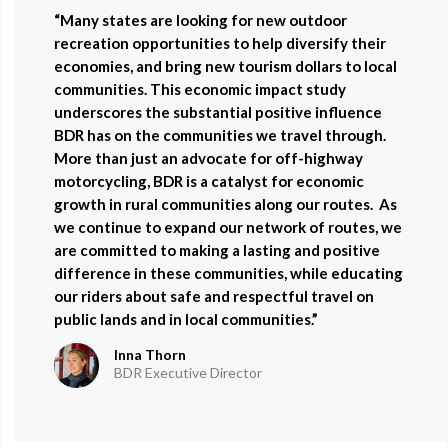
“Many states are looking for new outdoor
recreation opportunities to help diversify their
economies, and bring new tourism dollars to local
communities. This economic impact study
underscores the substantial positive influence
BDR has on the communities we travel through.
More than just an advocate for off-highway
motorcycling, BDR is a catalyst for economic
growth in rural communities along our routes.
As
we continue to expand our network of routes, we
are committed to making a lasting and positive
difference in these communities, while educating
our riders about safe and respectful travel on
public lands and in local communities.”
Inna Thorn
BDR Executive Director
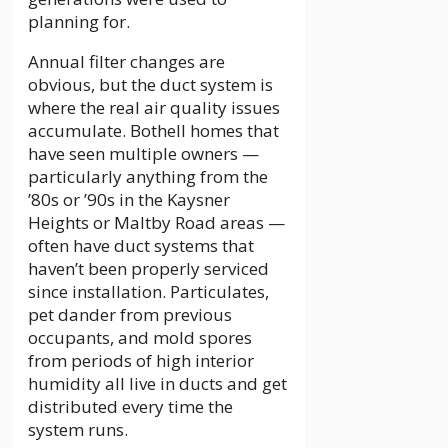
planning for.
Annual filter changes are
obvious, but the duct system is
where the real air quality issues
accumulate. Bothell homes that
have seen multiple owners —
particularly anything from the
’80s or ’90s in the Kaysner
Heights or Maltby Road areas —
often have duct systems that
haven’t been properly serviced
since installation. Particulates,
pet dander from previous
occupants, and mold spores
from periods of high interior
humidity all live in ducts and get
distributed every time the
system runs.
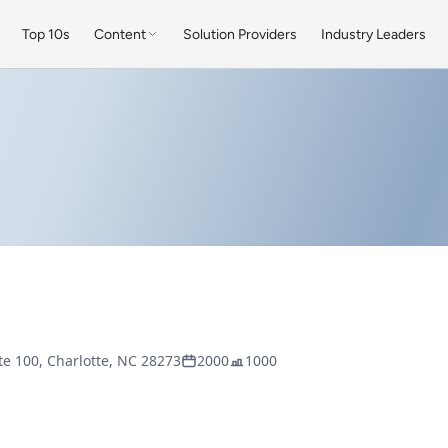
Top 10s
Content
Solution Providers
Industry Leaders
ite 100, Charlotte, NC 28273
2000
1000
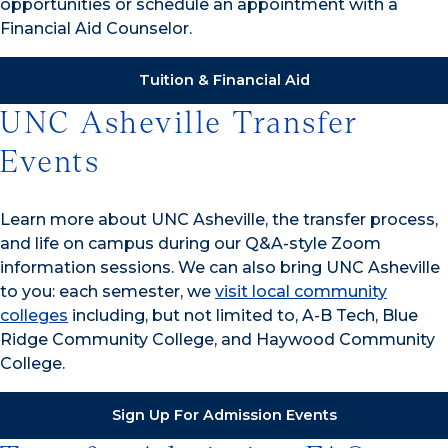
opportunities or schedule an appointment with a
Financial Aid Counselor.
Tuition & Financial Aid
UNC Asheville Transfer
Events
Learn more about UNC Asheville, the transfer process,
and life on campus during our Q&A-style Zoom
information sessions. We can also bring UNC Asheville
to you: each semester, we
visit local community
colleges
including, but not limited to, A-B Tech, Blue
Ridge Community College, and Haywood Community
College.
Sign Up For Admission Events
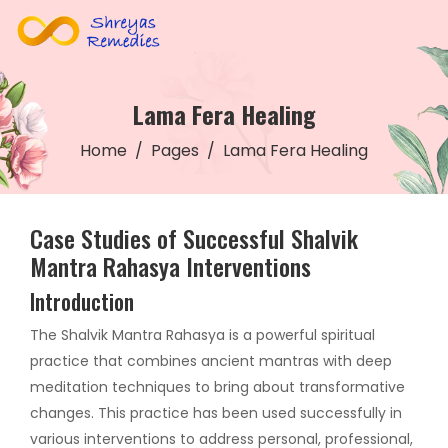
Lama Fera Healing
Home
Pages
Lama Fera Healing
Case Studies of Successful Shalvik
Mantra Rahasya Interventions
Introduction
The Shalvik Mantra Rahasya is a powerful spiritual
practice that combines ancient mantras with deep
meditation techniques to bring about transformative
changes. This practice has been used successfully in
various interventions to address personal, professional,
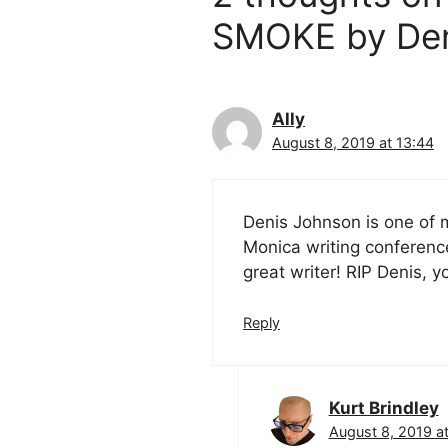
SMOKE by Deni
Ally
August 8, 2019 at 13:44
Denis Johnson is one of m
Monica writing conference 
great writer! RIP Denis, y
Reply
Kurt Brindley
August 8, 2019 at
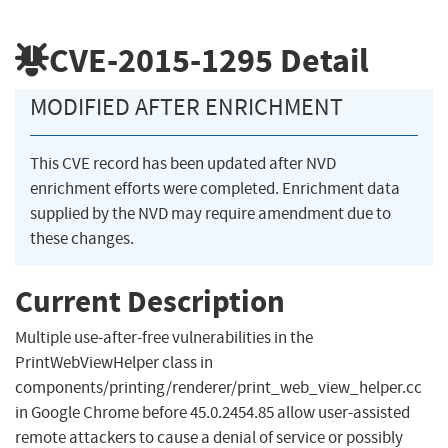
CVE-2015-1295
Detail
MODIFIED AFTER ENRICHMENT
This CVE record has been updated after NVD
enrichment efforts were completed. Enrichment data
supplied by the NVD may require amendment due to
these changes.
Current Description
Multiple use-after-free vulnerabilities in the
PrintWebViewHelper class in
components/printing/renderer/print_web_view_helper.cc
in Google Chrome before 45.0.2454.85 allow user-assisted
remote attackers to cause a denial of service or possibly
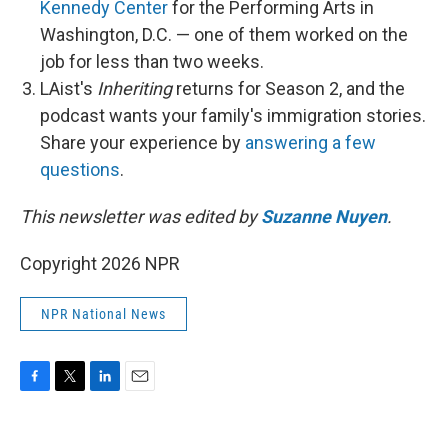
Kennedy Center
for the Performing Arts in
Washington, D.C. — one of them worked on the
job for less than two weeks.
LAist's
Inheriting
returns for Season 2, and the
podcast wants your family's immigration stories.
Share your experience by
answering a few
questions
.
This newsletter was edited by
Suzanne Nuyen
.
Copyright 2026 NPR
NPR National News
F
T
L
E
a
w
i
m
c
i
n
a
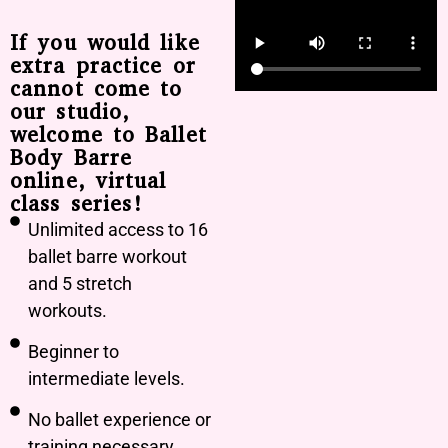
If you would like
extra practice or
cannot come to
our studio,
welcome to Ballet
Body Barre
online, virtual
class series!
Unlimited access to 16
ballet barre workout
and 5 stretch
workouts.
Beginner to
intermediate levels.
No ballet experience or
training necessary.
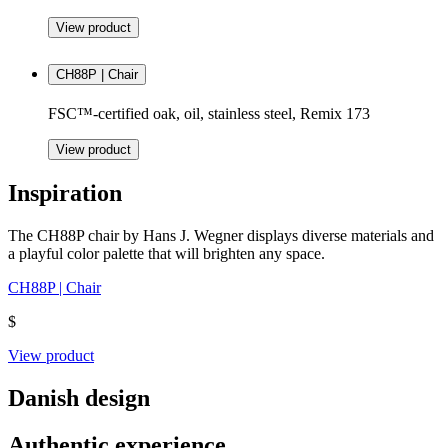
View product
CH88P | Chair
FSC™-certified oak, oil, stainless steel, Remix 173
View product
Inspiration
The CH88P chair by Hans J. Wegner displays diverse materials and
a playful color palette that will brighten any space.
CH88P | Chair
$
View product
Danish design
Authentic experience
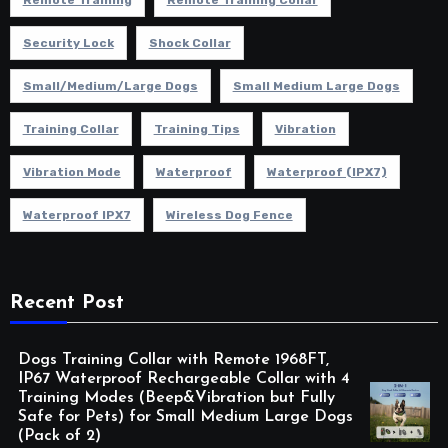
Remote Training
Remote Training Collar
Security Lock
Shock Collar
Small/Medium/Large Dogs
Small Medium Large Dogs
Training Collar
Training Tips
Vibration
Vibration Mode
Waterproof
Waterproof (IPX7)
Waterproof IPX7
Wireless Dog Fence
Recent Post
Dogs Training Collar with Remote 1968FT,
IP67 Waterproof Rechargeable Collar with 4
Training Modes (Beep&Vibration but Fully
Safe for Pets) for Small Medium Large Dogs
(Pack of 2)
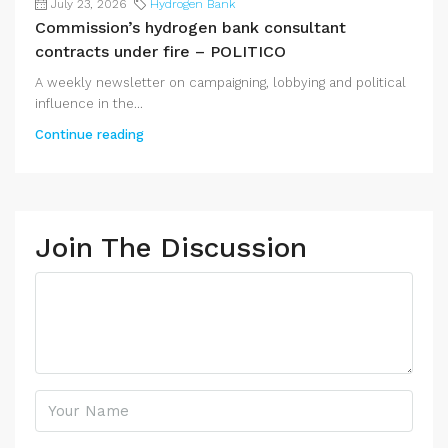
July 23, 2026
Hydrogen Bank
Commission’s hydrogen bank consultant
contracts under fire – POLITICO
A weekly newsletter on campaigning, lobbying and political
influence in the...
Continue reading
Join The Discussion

--

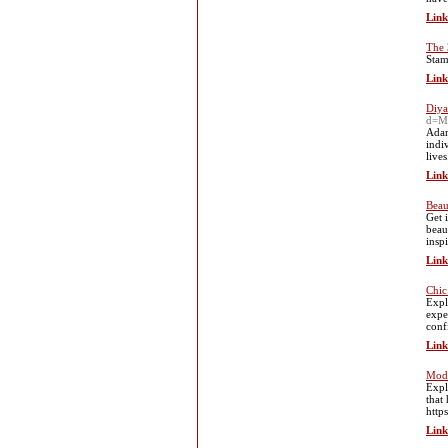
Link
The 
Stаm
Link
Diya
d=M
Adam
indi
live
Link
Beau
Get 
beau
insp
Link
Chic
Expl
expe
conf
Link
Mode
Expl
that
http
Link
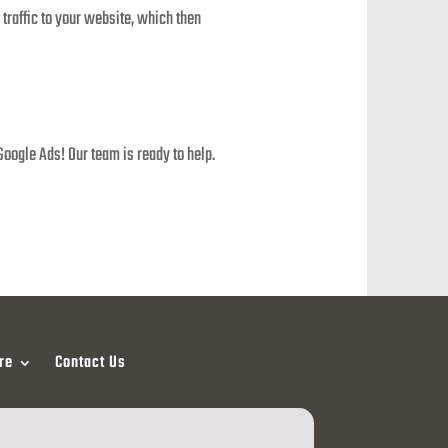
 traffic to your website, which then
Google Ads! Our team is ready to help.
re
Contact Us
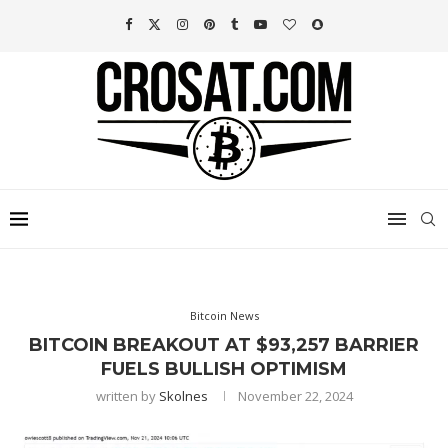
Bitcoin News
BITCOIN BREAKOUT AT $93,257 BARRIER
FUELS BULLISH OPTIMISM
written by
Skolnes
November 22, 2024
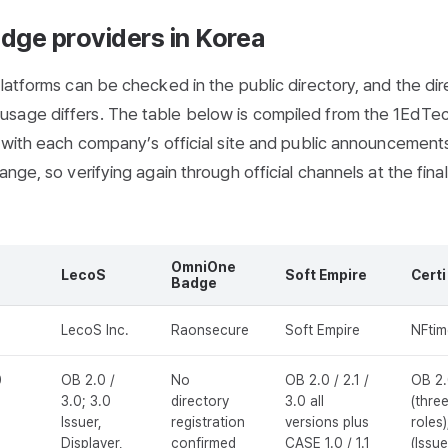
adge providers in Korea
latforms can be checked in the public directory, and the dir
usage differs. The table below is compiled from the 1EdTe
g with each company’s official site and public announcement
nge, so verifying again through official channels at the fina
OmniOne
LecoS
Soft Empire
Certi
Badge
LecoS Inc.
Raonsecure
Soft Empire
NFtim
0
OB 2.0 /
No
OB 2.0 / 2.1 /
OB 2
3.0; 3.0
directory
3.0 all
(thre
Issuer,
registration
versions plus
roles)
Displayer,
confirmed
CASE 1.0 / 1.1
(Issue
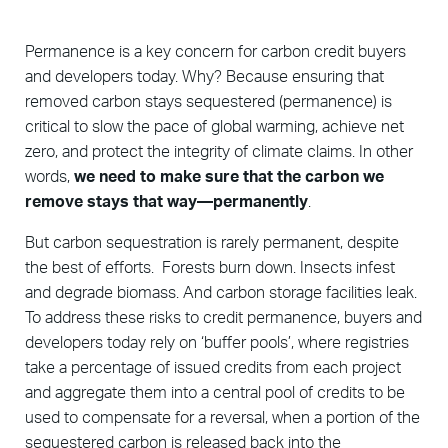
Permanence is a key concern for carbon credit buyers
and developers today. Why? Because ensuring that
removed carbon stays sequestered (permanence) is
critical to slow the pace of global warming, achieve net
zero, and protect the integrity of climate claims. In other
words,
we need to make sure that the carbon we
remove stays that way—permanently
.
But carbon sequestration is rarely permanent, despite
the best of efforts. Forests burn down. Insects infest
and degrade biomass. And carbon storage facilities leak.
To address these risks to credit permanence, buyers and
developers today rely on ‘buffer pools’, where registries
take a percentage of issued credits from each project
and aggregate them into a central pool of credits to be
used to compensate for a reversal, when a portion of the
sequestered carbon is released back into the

_WORK TASK_
Copy the lines of the material starting with the one containing "for new outdoor" and ending after the one containing "BDR Executive Director", reproducing them verbatim.

_ANSWER SECTION_
“Many states are looking for new outdoor
recreation opportunities to help diversify their
economies, and bring new tourism dollars to local
communities. This economic impact study
underscores the substantial positive influence
BDR has on the communities we travel through.
More than just an advocate for off-highway
motorcycling, BDR is a catalyst for economic
growth in rural communities along our routes.
As
we continue to expand our network of routes, we
are committed to making a lasting and positive
difference in these communities, while educating
our riders about safe and respectful travel on
public lands and in local communities.”
Inna Thorn
BDR Executive Director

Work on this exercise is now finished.